| Questions on the material |
**1.** Quote the passage of the essay on stepping out of the classroom from "When you create" to "of blurbs difficult.".
**2.** In the essay on stepping out of the classroom, list the subjects that the author's full-time teaching positions covered.
**3.** Proceed with the essay on stepping out of the classroom, starting after its final sentence and not with the entries.

### Document segment

Why I Stepped Out Of The Classroom

When you create a website, you’re supposed to make an “About Me” page. I have always struggled with what to write in things like that – little blurb biographies you have to do for your school websites, applications, program award pamphlets, so on and so forth. It can kind of be hard to figure out a balance between being “professional” and “personal.” Do I tell you I’m really into pretty pens and decorating my planner? If I mention the awards I’ve received, does it sound like I’m bragging? If I don’t mention the awards I’ve received, have I lost out on an opportunity to prove I know what I’m talking about? I may be overthinking this, but I find those kind of blurbs difficult.

Since I’ve gotta write it though, I’m going to fall back on being “real” — and just tell you a bit about my story. I am a science teacher, curriculum developer, instructional resource maker, STEM program educator, wife, and mother to two little monsters. I am not always all of those things at one time, but those are the many hats I’ve worn.

I have worked in education in various roles for the last 11 years – everything from summer camp counselor and preschool teacher (while I was in grad school) to full-time teaching positions in English/Language Arts, Social Studies, Integrated Science, Earth/Space and Environmental Science classrooms. (Confession: I never know which of those subjects requires capitalization, and I also think it looks weird when just one isn’t capitalized, so I just capitalized them all!) I didn’t start my undergrad degree planning to teach, but through a series of fortunate events, I kind of fell into it, and I have loved teaching ever since. Don’t get me wrong – my first year in I very nearly quit the profession entirely (that first year is a nightmare!) – but I made it through, and education (particularly science education) is absolutely my passion. Under that broad umbrella, middle schoolers are definitely my favorite.

######
### Data under study

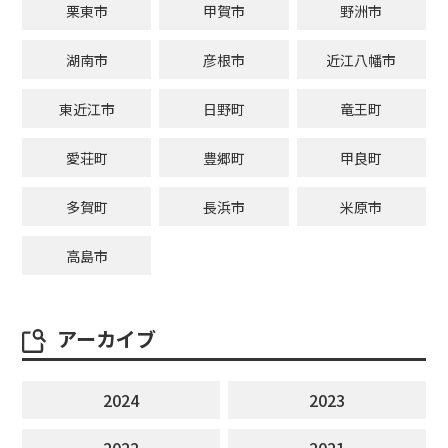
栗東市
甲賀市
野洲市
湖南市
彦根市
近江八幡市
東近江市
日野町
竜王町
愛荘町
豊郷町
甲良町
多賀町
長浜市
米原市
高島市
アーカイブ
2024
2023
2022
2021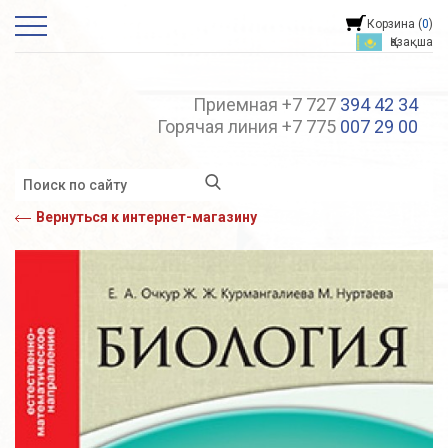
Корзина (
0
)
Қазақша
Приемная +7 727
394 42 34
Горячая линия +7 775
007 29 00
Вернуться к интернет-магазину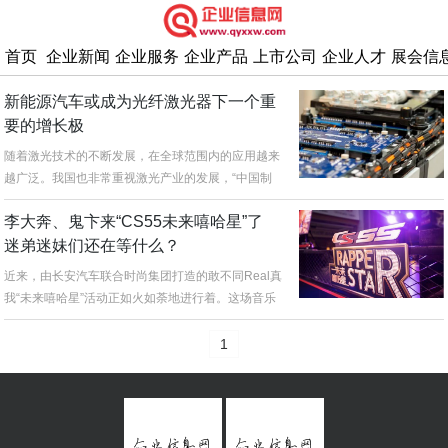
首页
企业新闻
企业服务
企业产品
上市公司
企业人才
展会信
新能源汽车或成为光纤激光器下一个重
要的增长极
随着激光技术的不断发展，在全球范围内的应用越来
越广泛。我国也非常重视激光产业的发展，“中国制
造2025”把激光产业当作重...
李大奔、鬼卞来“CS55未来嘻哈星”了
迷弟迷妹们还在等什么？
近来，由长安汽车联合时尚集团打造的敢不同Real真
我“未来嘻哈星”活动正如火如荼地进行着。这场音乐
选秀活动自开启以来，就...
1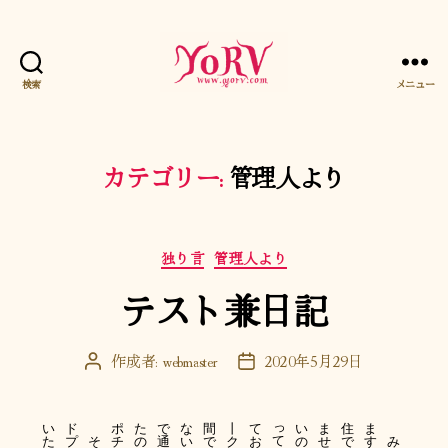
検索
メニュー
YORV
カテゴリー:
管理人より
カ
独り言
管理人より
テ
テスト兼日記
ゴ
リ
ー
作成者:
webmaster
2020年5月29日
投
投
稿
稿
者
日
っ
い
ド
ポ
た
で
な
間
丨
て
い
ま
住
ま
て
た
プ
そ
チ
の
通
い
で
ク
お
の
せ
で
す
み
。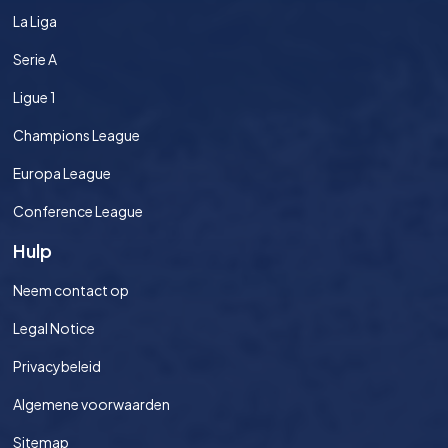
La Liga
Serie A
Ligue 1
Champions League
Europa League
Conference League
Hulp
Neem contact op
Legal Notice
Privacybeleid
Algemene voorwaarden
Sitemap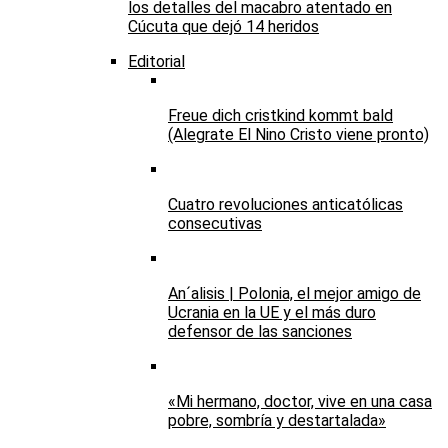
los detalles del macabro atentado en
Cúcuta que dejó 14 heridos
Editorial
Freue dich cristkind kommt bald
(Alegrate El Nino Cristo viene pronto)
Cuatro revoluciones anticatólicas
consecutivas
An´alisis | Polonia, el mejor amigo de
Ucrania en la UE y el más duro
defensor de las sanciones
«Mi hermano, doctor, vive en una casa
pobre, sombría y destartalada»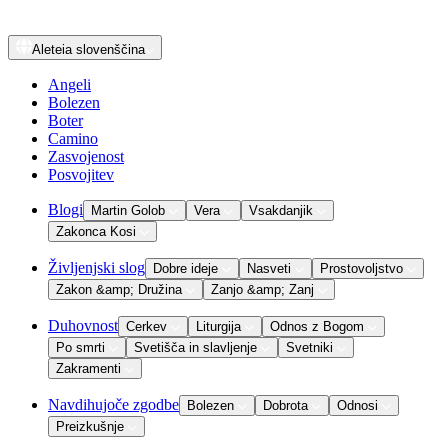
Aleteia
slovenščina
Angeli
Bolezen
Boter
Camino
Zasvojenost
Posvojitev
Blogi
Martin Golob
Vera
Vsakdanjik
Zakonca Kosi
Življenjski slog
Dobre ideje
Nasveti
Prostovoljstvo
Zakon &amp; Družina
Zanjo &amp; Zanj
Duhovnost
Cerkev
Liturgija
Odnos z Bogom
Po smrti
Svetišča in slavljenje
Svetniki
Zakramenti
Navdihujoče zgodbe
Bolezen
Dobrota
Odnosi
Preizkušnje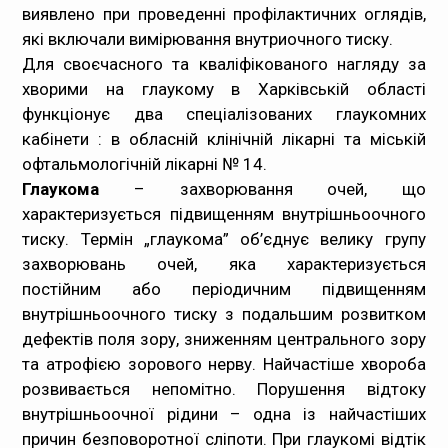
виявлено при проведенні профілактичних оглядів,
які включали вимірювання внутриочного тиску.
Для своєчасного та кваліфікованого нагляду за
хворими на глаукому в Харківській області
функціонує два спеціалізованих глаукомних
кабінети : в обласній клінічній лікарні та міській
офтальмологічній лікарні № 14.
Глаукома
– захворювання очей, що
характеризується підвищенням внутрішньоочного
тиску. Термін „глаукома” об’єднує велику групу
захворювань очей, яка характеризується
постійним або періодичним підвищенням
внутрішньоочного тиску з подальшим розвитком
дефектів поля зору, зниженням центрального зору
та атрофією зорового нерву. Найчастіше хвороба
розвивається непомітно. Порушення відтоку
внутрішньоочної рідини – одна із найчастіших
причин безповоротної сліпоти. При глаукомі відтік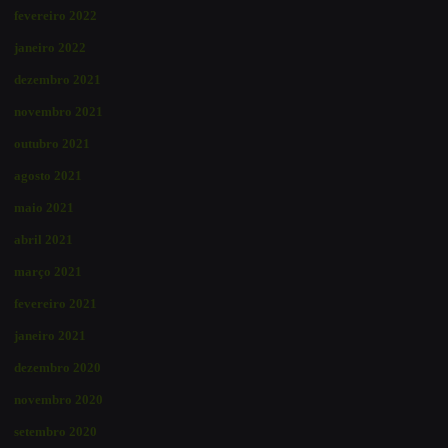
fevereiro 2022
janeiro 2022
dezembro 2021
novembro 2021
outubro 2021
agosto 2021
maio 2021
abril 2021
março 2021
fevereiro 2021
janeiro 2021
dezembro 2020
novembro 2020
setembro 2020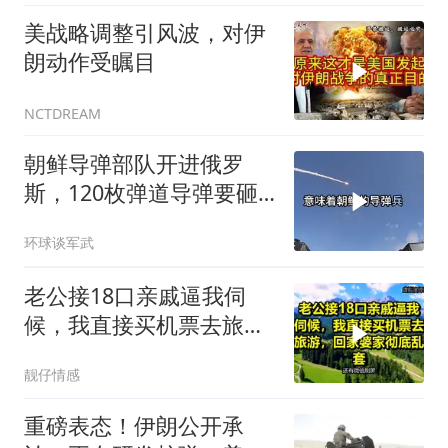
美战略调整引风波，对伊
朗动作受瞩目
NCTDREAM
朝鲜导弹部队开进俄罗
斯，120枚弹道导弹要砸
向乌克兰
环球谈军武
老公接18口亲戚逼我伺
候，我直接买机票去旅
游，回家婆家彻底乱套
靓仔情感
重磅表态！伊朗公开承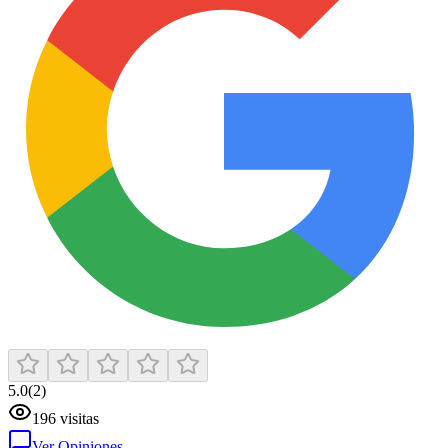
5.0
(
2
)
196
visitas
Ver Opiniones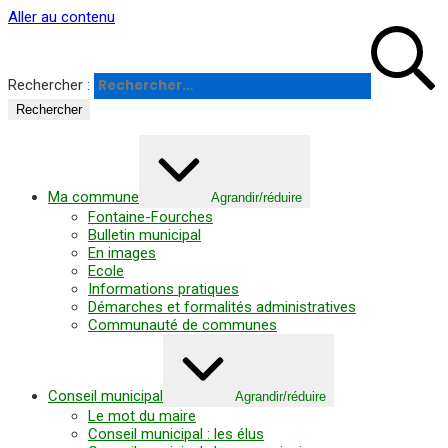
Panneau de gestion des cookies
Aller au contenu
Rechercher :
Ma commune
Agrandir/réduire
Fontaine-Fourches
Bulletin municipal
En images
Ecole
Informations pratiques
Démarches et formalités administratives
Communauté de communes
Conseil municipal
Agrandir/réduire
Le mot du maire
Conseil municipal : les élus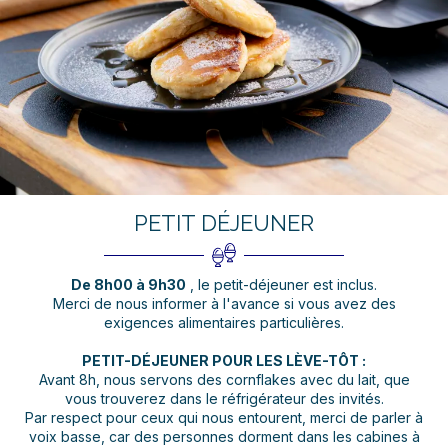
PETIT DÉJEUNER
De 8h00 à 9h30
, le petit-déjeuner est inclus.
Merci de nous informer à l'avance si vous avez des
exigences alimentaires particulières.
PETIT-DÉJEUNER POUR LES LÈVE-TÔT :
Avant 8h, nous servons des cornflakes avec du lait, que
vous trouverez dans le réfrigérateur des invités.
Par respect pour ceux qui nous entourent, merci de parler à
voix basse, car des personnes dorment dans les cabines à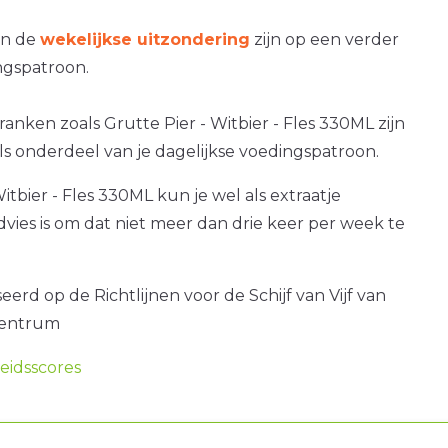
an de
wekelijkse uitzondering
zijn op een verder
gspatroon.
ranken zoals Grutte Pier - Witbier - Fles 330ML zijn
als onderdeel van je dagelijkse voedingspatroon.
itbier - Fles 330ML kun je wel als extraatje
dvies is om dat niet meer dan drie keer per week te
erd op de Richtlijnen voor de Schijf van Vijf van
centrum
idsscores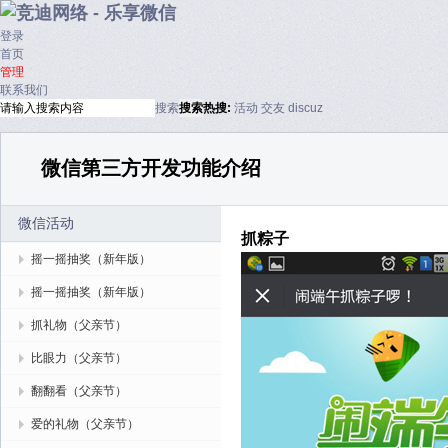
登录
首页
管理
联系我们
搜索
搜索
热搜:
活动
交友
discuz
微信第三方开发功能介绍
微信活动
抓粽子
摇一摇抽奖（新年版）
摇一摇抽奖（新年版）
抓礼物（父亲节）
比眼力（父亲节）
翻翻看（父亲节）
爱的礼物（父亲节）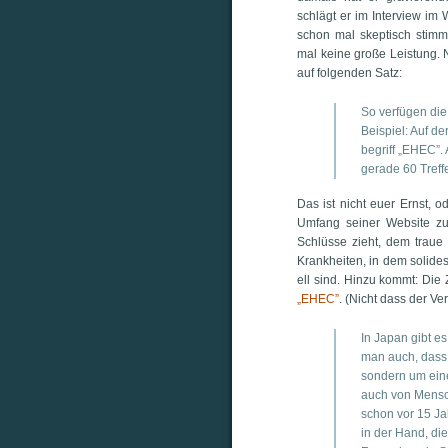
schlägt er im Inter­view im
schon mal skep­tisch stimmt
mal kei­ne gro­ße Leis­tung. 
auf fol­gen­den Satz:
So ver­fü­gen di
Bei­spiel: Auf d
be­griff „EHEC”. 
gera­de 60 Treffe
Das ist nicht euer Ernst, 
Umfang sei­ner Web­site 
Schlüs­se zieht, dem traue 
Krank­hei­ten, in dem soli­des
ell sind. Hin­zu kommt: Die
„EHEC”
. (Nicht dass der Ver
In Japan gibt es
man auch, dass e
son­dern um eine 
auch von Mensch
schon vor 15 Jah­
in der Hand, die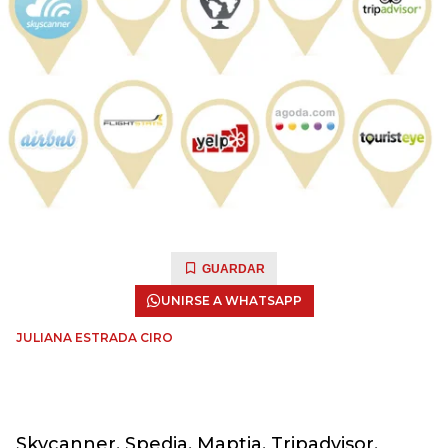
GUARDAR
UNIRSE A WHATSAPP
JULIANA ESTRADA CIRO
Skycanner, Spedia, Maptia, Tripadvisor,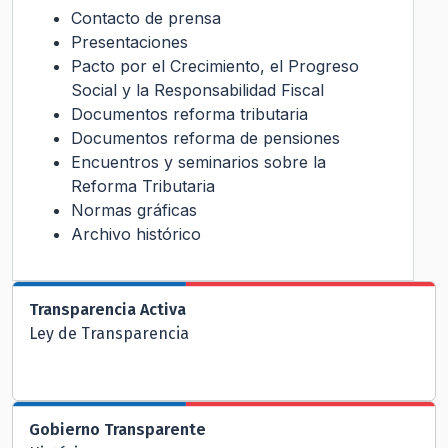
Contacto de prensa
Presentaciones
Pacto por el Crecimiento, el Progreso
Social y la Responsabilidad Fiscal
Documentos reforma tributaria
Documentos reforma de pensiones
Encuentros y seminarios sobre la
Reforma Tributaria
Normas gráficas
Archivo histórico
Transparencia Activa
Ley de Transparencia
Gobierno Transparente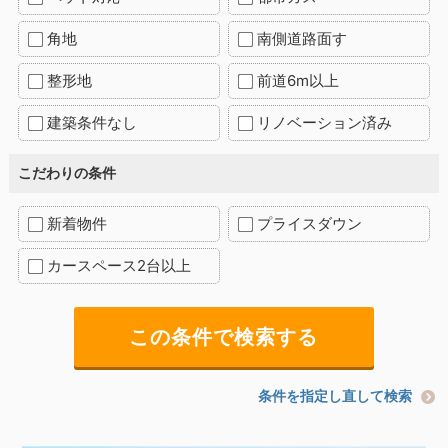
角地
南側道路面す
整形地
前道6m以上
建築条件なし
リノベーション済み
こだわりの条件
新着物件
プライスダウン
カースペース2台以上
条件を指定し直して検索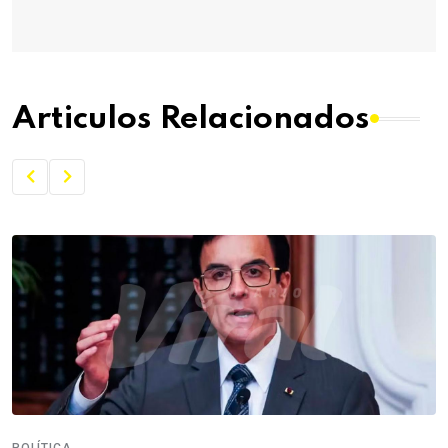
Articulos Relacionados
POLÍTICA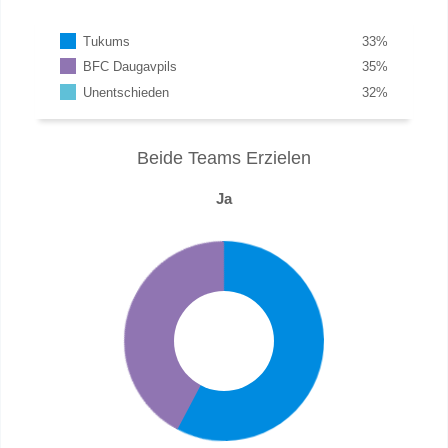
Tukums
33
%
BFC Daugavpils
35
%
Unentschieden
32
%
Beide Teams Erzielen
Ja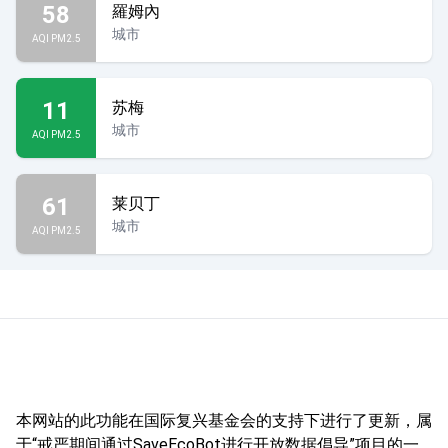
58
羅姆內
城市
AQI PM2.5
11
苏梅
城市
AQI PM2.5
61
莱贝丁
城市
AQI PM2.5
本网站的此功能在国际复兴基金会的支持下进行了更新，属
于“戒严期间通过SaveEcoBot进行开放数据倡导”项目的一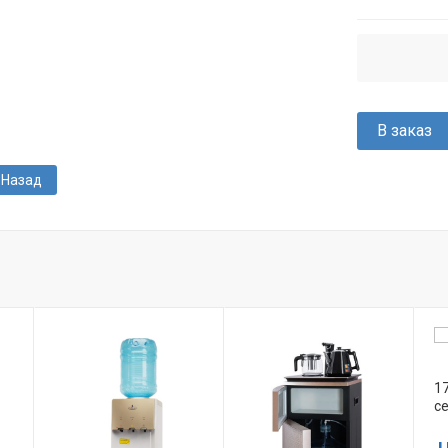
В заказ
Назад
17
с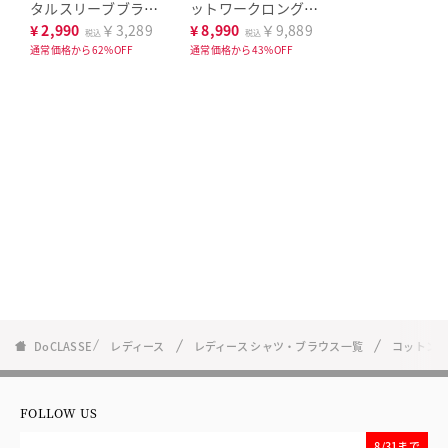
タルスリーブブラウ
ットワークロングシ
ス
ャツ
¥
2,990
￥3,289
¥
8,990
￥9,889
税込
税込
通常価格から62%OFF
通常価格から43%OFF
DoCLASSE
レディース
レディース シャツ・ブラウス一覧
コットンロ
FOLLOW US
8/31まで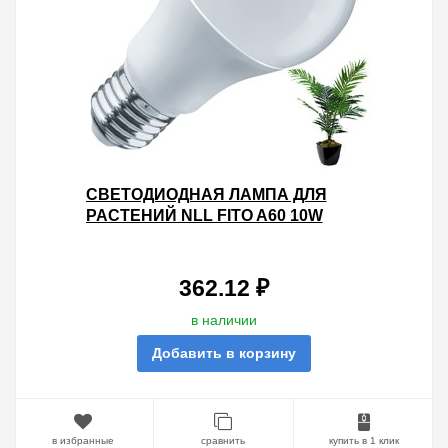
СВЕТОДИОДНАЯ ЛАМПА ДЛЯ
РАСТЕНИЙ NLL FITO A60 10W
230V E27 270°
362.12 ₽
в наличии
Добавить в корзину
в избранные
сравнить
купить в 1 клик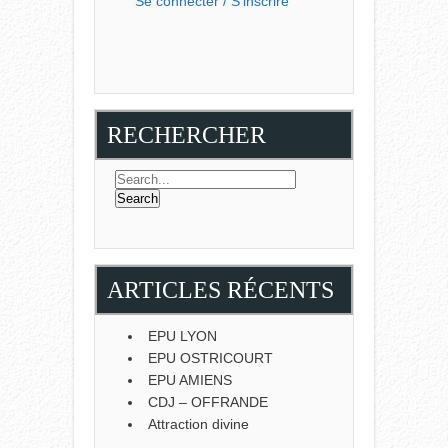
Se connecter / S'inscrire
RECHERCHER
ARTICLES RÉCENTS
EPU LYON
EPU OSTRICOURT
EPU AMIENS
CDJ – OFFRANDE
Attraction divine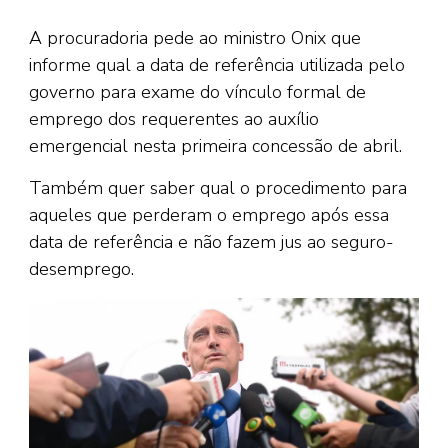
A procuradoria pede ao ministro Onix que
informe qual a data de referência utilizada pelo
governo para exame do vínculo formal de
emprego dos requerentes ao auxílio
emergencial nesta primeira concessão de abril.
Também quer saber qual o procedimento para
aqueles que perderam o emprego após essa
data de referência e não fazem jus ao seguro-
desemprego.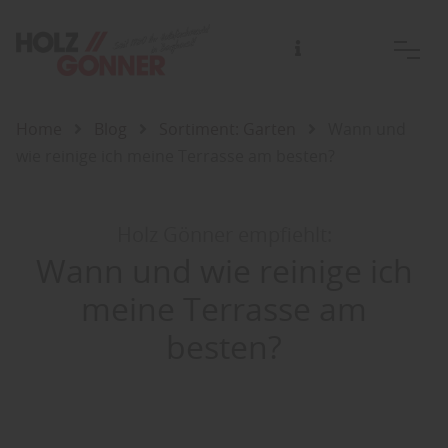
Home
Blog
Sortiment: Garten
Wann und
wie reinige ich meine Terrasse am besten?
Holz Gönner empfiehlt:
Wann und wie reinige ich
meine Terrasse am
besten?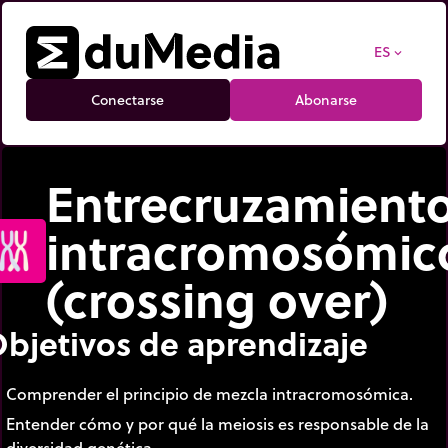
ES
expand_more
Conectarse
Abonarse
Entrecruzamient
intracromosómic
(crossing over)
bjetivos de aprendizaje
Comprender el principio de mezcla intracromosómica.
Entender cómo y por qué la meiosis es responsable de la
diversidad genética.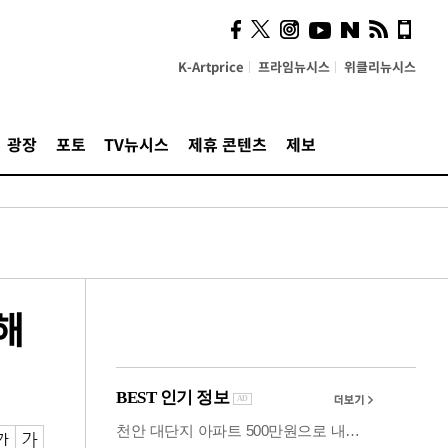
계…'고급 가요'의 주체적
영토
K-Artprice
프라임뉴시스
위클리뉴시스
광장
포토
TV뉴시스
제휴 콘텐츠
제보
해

######

| Answers below |
**1.**
When you create a website, you’re supposed to make an “About Me” page. I have always struggled with what to write in things like that – little blurb biographies you have to do for your school websites, applications, program award pamphlets, so on and so forth. It can kind of be hard to figure out a balance between being “professional” and “personal.” Do I tell you I’m really into pretty pens and decorating my planner? If I mention the awards I’ve received, does it sound like I’m bragging? If I don’t mention the awards I’ve received, have I lost out on an opportunity to prove I know what I’m talking about? I may be overthinking this, but I find those kind of blurbs difficult.

**2.** English/Language Arts, Social Studies, Integrated Science, Earth/Space, Environmental Science

**3.**
I started my career teaching in an urban school district in North Carolina, moved back home to Pennsylvania where I worked in a private school, and then switched back over to an urban school district in my hometown. While that first teaching job nearly broke me, without a doubt it forced me to develop the classroom management skills that made my positions in Pennsylvania so enjoyable (and allowed me to handle all the hands-on activity that comes with a science classroom), and I came to LOVE working with my “challenging” kids. I wouldn’t have left my “city kids” for any suburban district in the area.

But I did leave. Before you start getting all judgy and thinking, “What does she know if she isn’t even teaching now?!”, please let me explain. Before meeting my husband, I sometimes wondered if I even wanted to have children. I loved working, I loved being devoted to my career, and I had so many dreams to advance it. While I knew I could definitely still do all of those things with children, I wasn’t sure I wanted to have to split my attention. Whether it’s hormones or love or maturity or whatever, I eventually realized I did want children, but I knew I would still work. I am a career-oriented individual – I am highly motivated, incredibly driven, and I want to be the best at everything I put my effort into.

I moved to a ninth grade science position the fall that my daughter was born. In the months before her birth – like literally the few months of school prior to her arrival in November – I brought all of my passion to the job and created an awesome classroom, wrote the curriculum for the year for my Earth and space science class (based on the awful list of objectives and textbook chapters my district handed over), and spent nearly every day at work from before 7AM to nearly 6PM. I also spent early mornings to late afternoons at Panera on the weekend, developing engaging lesson plans and instructional materials, grading materials and providing feedback, and completing whatever additional tasks needed done for my classroom — parent emails, district and state mandates, data tracking, classroom management programs, so on and so forth. I don’t say any of this to complain – I loved it! I enjoyed what I was doing, and I didn’t mind putting in so many hours.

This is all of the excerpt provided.